# [Required work]
Please repeat, from the entries that follow, the lines from the one containing "exercise for integrating PWA." through the one containing "with https://cli.vuejs.org/guide/[Vue CLI]" exactly, adding nothing.

# [Stored records]
★ ★ ★ ★ ★ ★ ★
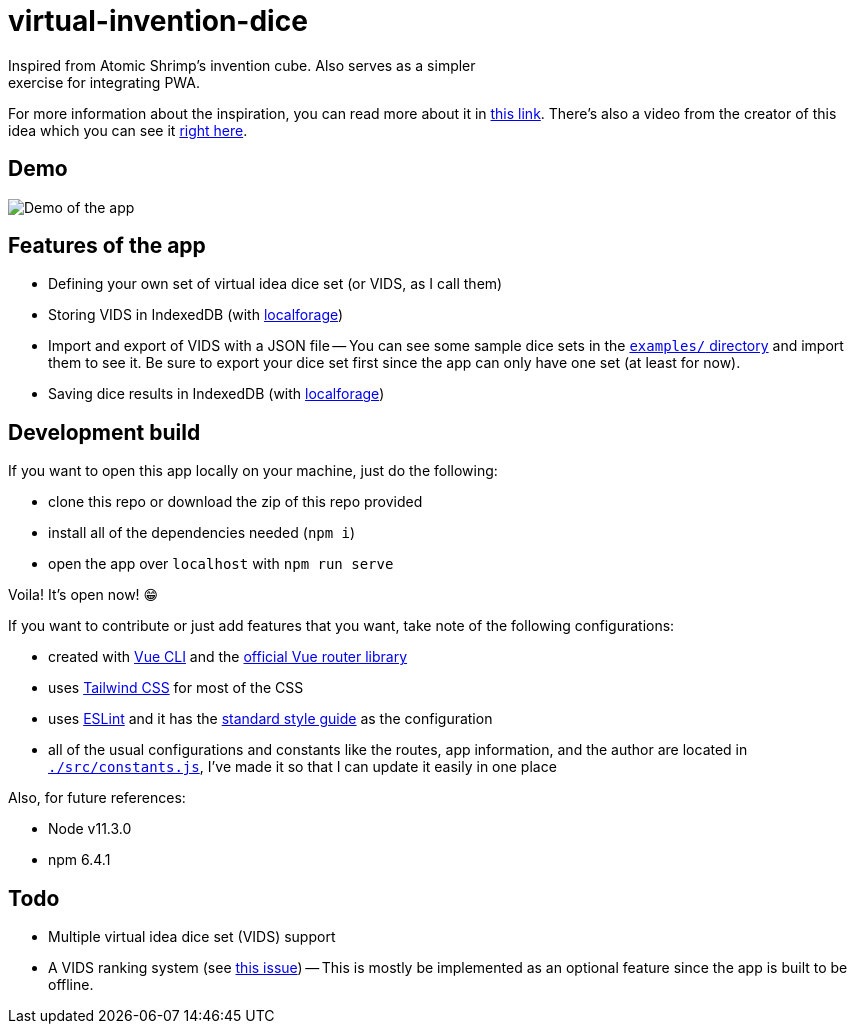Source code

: = virtual-invention-dice
Inspired from Atomic Shrimp's invention cube. Also serves as a simpler 
exercise for integrating PWA. 

For more information about the inspiration, you can read more about it 
in http://atomicshrimp.com/post/2014/01/20/Invention-Dice[this link]. 
There's also a video from the creator of this idea which you can 
see it https://www.youtube.com/watch?v=NBdVpiWUKhU[right here].

== Demo
image::./docs/assets/demo.gif[Demo of the app]

== Features of the app
* Defining your own set of virtual idea dice set (or VIDS, as I call them)

* Storing VIDS in IndexedDB (with https://localforage.github.io/localForage/[localforage])

* Import and export of VIDS with a JSON file
-- You can see some sample dice sets in the link:examples/[`examples/` directory] and import 
them to see it. Be sure to export your dice set first since the app can only have one set 
(at least for now).

* Saving dice results in IndexedDB (with https://localforage.github.io/localForage/[localforage])

== Development build
If you want to open this app locally on your machine, just do the following:

* clone this repo or download the zip of this repo provided
* install all of the dependencies needed (`npm i`)
* open the app over `localhost` with `npm run serve`

Voila! It's open now! 😁

If you want to contribute or just add features that you want, take note of the following configurations:

* created with https://cli.vuejs.org/guide/[Vue CLI] 
and the https://router.vuejs.org/[official Vue router library]

* uses http://tailwindcss.com/[Tailwind CSS] for most of the CSS

* uses https://github.com/eslint/eslint[ESLint] and it has the 
https://github.com/standard/standard[standard style guide] as the configuration

* all of the usual configurations and constants like the routes, app information, 
and the author are located in link:src/constants.js[`./src/constants.js`], I've made it 
so that I can update it easily in one place

Also, for future references:

* Node v11.3.0
* npm 6.4.1

== Todo
* Multiple virtual idea dice set (VIDS) support

* A VIDS ranking system (see https://github.com/foo-dogsquared/virtual-idea-dice/issues/7[this issue])
-- This is mostly be implemented as an optional feature since the app is built to be offline.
★ ★ ★ ★ ★ ★ ★
# [Solution below]
exercise for integrating PWA. 

For more information about the inspiration, you can read more about it 
in http://atomicshrimp.com/post/2014/01/20/Invention-Dice[this link]. 
There's also a video from the creator of this idea which you can 
see it https://www.youtube.com/watch?v=NBdVpiWUKhU[right here].

== Demo
image::./docs/assets/demo.gif[Demo of the app]

== Features of the app
* Defining your own set of virtual idea dice set (or VIDS, as I call them)

* Storing VIDS in IndexedDB (with https://localforage.github.io/localForage/[localforage])

* Import and export of VIDS with a JSON file
-- You can see some sample dice sets in the link:examples/[`examples/` directory] and import 
them to see it. Be sure to export your dice set first since the app can only have one set 
(at least for now).

* Saving dice results in IndexedDB (with https://localforage.github.io/localForage/[localforage])

== Development build
If you want to open this app locally on your machine, just do the following:

* clone this repo or download the zip of this repo provided
* install all of the dependencies needed (`npm i`)
* open the app over `localhost` with `npm run serve`

Voila! It's open now! 😁

If you want to contribute or just add features that you want, take note of the following configurations:

* created with https://cli.vuejs.org/guide/[Vue CLI] 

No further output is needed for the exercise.